=== Task item ===
Without the pictures, set down exactly the lines from the one that contains "thumb ip: (254, 259)" to the end of the entries, both included, and nothing besides.

(Records from a data collection)
--- --- ---

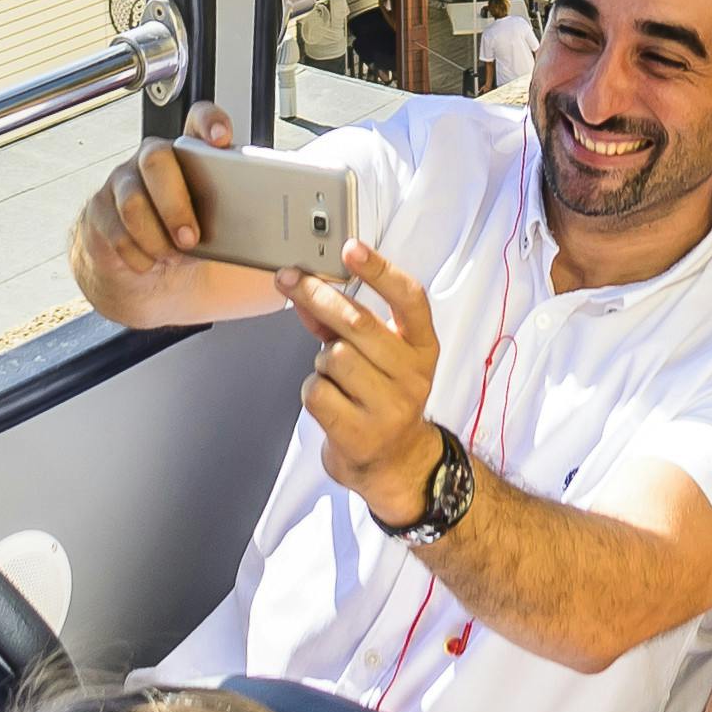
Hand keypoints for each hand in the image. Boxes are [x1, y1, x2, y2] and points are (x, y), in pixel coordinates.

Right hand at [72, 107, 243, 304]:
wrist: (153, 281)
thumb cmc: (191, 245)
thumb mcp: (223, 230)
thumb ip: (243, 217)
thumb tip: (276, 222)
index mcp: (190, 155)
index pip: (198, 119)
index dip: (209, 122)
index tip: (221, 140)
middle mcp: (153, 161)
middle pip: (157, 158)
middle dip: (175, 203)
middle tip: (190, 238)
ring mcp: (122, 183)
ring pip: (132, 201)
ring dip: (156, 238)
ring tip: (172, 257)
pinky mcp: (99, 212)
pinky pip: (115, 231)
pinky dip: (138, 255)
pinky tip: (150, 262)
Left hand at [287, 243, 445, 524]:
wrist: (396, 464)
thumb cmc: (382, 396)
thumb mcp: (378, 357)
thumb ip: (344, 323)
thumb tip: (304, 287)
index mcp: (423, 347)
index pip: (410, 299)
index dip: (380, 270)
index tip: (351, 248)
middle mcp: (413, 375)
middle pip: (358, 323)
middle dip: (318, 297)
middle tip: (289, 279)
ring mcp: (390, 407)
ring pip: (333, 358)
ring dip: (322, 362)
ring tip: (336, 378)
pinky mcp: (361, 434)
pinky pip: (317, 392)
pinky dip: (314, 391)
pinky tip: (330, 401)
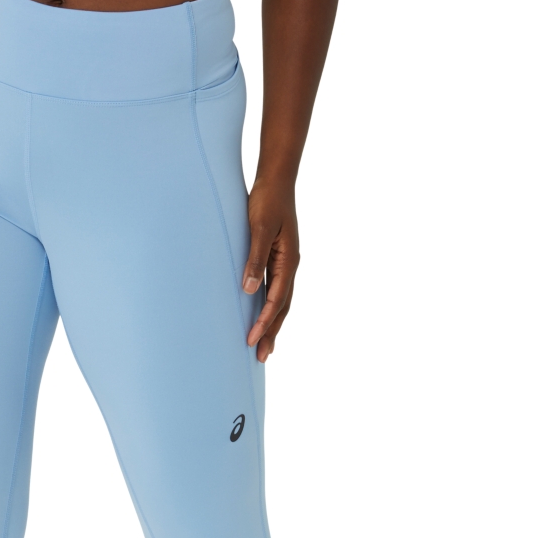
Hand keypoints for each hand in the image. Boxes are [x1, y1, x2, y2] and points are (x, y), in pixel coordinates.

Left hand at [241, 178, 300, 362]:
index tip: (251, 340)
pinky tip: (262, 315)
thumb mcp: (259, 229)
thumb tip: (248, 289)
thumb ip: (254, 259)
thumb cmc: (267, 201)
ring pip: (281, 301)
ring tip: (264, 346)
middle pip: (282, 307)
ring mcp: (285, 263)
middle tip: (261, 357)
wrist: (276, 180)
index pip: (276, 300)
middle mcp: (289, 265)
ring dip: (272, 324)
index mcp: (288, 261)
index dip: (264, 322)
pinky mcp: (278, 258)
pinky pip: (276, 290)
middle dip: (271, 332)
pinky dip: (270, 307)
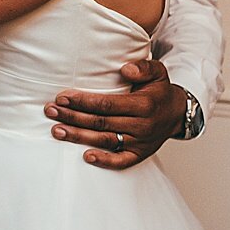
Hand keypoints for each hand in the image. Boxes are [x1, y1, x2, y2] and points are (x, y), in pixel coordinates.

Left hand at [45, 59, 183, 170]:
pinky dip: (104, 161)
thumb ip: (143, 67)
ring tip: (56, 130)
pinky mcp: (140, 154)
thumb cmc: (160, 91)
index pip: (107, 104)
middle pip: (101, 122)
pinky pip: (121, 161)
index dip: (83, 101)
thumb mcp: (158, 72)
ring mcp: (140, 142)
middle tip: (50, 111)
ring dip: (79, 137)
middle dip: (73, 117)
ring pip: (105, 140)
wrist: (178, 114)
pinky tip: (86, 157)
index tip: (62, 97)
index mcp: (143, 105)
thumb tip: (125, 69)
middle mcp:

--- --- ---

=== Response ===
thumb ip: (254, 259)
thumb cmc: (267, 201)
ring pip: (281, 301)
ring tip: (264, 346)
middle pip: (282, 307)
ring mcp: (285, 263)
middle tip: (261, 357)
wrist: (276, 180)
index pip: (276, 300)
middle mcp: (289, 265)
ring dip: (272, 324)
index mcp: (288, 261)
index dip: (264, 322)
pinky mcp: (278, 258)
pinky pip: (276, 290)
middle dip: (271, 332)
pinky dip: (270, 307)
Hand keypoints for each hand in the image. Boxes are [x1, y1, x2, y2] and points are (x, y), in pixel coordinates.

Left hand at [45, 59, 183, 170]:
pinky dip: (104, 161)
thumb ip: (143, 67)
ring tip: (56, 130)
pinky mcp: (140, 154)
thumb cmc: (160, 91)
index pip: (107, 104)
middle pip: (101, 122)
pinky pip: (121, 161)
index dip: (83, 101)
thumb mcp: (158, 72)
ring mcp: (140, 142)
middle tip: (50, 111)
ring dip: (79, 137)
middle dip: (73, 117)
ring pip: (105, 140)
wrist: (178, 114)
pinky tip: (86, 157)
index tip: (62, 97)
index mcp: (143, 105)
thumb tip: (125, 69)
middle mcp:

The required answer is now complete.